(Stored entries)

= = =

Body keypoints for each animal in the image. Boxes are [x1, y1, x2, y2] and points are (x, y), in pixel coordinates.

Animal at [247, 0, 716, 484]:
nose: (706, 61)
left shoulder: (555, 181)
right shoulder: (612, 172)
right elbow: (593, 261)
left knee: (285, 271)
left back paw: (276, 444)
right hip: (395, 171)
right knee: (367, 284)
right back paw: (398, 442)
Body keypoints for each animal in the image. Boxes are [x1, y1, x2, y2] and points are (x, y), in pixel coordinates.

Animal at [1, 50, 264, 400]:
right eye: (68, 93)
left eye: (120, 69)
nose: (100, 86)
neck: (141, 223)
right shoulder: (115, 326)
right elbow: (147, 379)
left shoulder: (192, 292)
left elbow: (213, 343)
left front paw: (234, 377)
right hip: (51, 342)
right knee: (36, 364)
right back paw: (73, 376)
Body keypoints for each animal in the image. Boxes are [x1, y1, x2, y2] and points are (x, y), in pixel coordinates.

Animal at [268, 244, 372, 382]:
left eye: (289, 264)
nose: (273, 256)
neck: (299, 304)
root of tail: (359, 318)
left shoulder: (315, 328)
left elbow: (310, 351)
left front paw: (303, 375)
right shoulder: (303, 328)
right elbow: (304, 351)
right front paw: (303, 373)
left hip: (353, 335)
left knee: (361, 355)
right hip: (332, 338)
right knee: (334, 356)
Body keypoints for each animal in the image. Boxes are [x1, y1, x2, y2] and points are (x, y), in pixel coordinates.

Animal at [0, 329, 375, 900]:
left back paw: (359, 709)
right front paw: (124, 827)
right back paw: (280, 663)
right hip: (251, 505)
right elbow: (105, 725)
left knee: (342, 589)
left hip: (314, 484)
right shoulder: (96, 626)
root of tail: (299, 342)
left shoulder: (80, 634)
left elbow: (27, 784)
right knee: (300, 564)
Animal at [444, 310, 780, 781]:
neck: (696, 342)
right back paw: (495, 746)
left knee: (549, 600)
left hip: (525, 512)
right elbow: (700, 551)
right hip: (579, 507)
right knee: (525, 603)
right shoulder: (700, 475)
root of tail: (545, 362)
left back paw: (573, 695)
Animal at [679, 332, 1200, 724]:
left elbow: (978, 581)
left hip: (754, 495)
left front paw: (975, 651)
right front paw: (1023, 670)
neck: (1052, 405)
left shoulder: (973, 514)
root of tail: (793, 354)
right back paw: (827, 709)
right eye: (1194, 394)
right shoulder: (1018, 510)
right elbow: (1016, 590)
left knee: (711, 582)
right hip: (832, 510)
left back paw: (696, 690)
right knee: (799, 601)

= = =

### Exercise aim
Each record must be reproduced exactly, with nothing missing.

### Exercise output
Body keypoints for each animal in the image. Boxes are [x1, y1, x2, y2] and points are (x, y), in pixel coordinates.

Animal at [247, 0, 716, 484]:
nose: (706, 61)
left shoulder: (555, 181)
right shoulder: (612, 172)
right elbow: (593, 261)
left knee: (285, 271)
left back paw: (276, 444)
right hip: (395, 171)
right knee: (367, 284)
right back paw: (398, 442)
Body keypoints for each animal in the image. Boxes are [x1, y1, x2, y2] and points are (x, y), in pixel coordinates.

Animal at [1, 50, 264, 400]:
right eye: (68, 93)
left eye: (120, 69)
nose: (100, 86)
neck: (141, 223)
right shoulder: (115, 326)
right elbow: (147, 379)
left shoulder: (192, 292)
left elbow: (213, 343)
left front paw: (234, 377)
right hip: (51, 342)
right knee: (36, 364)
right back paw: (73, 376)
Body keypoints for each animal in the image. Boxes are [x1, y1, x2, y2] and points are (x, y), in pixel coordinates.

Animal at [268, 244, 372, 382]:
left eye: (289, 264)
nose: (273, 256)
neck: (299, 304)
root of tail: (359, 318)
left shoulder: (315, 328)
left elbow: (310, 351)
left front paw: (303, 375)
right shoulder: (303, 328)
right elbow: (304, 351)
right front paw: (303, 373)
left hip: (353, 335)
left knee: (361, 355)
right hip: (332, 338)
right knee: (334, 356)
Body keypoints for each animal in the image. Boxes are [x1, y1, x2, y2] and points are (x, y), in pixel coordinates.

Animal at [0, 329, 375, 900]:
left back paw: (359, 709)
right front paw: (124, 827)
right back paw: (280, 663)
right hip: (251, 505)
right elbow: (105, 725)
left knee: (342, 589)
left hip: (314, 484)
right shoulder: (96, 626)
root of tail: (299, 342)
left shoulder: (80, 634)
left elbow: (27, 784)
right knee: (300, 564)
Animal at [444, 310, 780, 781]:
neck: (696, 342)
right back paw: (495, 746)
left knee: (549, 600)
left hip: (525, 512)
right elbow: (700, 551)
right hip: (579, 507)
right knee: (525, 603)
right shoulder: (700, 475)
root of tail: (545, 362)
left back paw: (573, 695)
Animal at [679, 332, 1200, 724]:
left elbow: (978, 581)
left hip: (754, 495)
left front paw: (975, 651)
right front paw: (1023, 670)
neck: (1052, 405)
left shoulder: (973, 514)
root of tail: (793, 354)
right back paw: (827, 709)
right eye: (1194, 394)
right shoulder: (1018, 510)
right elbow: (1016, 590)
left knee: (711, 582)
right hip: (832, 510)
left back paw: (696, 690)
right knee: (799, 601)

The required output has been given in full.